Ad oggi però, l’argomento è l’utilizzo dell’intelligenza artificiale in campo musicale e non in qualità di software come autotune e simili. Da un po’ di tempo rimbalzava la voce che sarebbe arrivato un nuovo brano dei Beatles completato grazie alle moderne tecniche di AI. Immediatamente le voci hanno iniziato a rincorrersi, al grido di la voce di John è un algoritmo. La storia però racconta altro.
Nel 1994, Yoko Ono trova delle cassette registrate da John Lennon con quattro brani che erano stati abbozzati in alcune versioni voce e piano o voce e chitarra (John non sapeva scrivere sul pentagramma, questo era il solo modo che aveva per “fermare” le sue idee). Sulle cassette c’era scritto “For Paul”, così la nippona che il gruppo scompiglia[3] invia tutto a McCartney. I quattro brani erano Grow old with me, Free as a bird, Real love e Now and then. Se la prima era stata già inclusa così com’era in “Milk and Honey”, album del 1984 di Ono-Lennon, i due brani successivi andarono ad arricchire due delle tre “Anthology” dei Beatles, una nel 1995 e una nel 1996. Ma “Now and then”, che avrebbe dovuto aprire la terza, rimase nel cassetto.

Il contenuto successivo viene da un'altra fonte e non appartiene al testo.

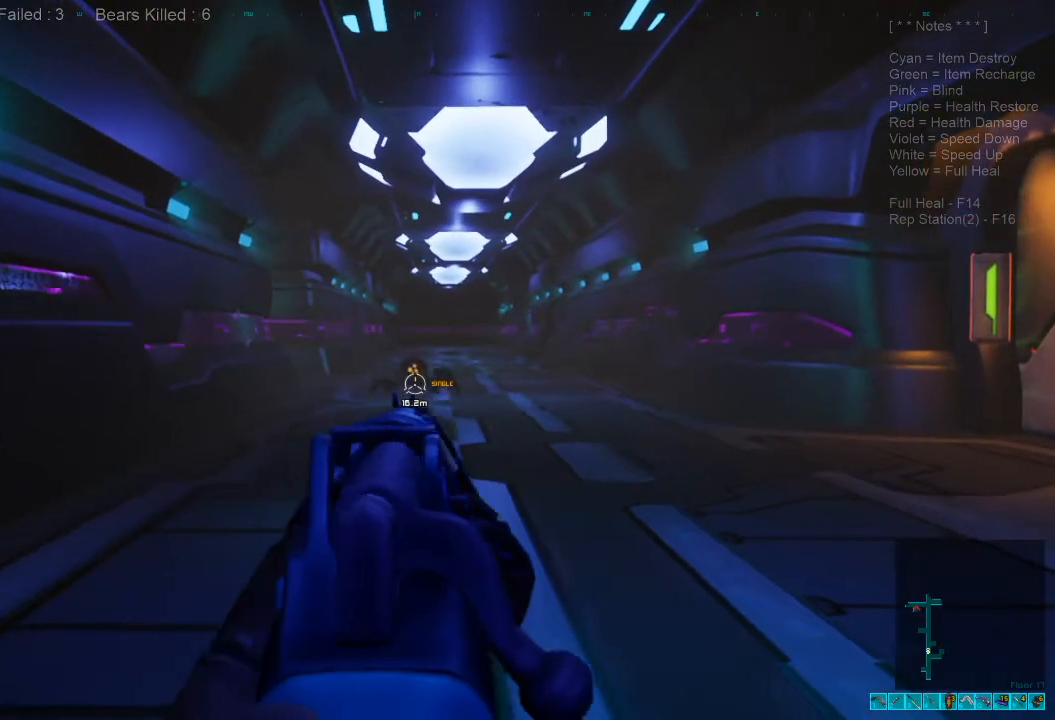
{"keys": ["d", "w"], "mouse": [], "events": [[67, "mouse_left", "down"], [200, "mouse_left", "up"], [233, "d", "down"], [467, "w", "down"]]}
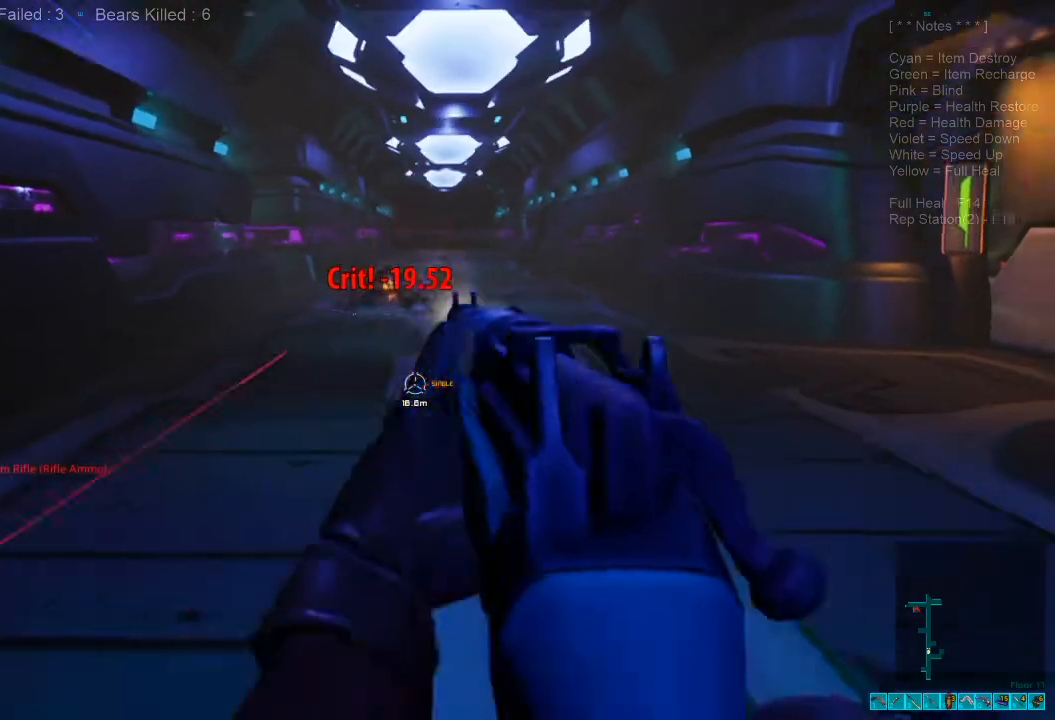
{"keys": ["shift", "w"], "mouse": [], "events": [[200, "d", "up"], [267, "shift", "down"]]}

Troppo rovinato il brano, troppo confusionario. Le tecniche di registrazione dei mid-90’s non consentivano di recuperare la voce di John senza contestualmente aumentare il volume anche del pianoforte. O tutti e due, o niente. George Harrison provò a registrare delle tracce in studio, ma dovette arrendersi e definire la demo “fuckin’ rubbish”.
Da qui in poi passano circa 25 anni ed entra in scena Peter Jackson, il regista de “Il signore degli anelli”, uno che qualcosina ne capisce in quanto ad effetti speciali. Nel 2020 Jackson realizza “Get back”[4], il mega documentario sulla nascita di “Let it be” e sui 21 giorni che i Fab Four passano in studio di registrazione, sperimentando l’IA per isolare le voci dal brusio generale e carpire anche la minima parola dei Beatles. Perché questo, adesso, si può fare. Macca e Ringo Starr allora capiscono che i tempi sono maturi per tornare a lavorare su “Now and then” ed affidano la cassetta proprio al team di Jackson, che riesce a separare e ripulire la traccia di voce e quella di piano. Mentre noi ci accanivamo su Giuliano Amato nel Comitato algoritmi[5].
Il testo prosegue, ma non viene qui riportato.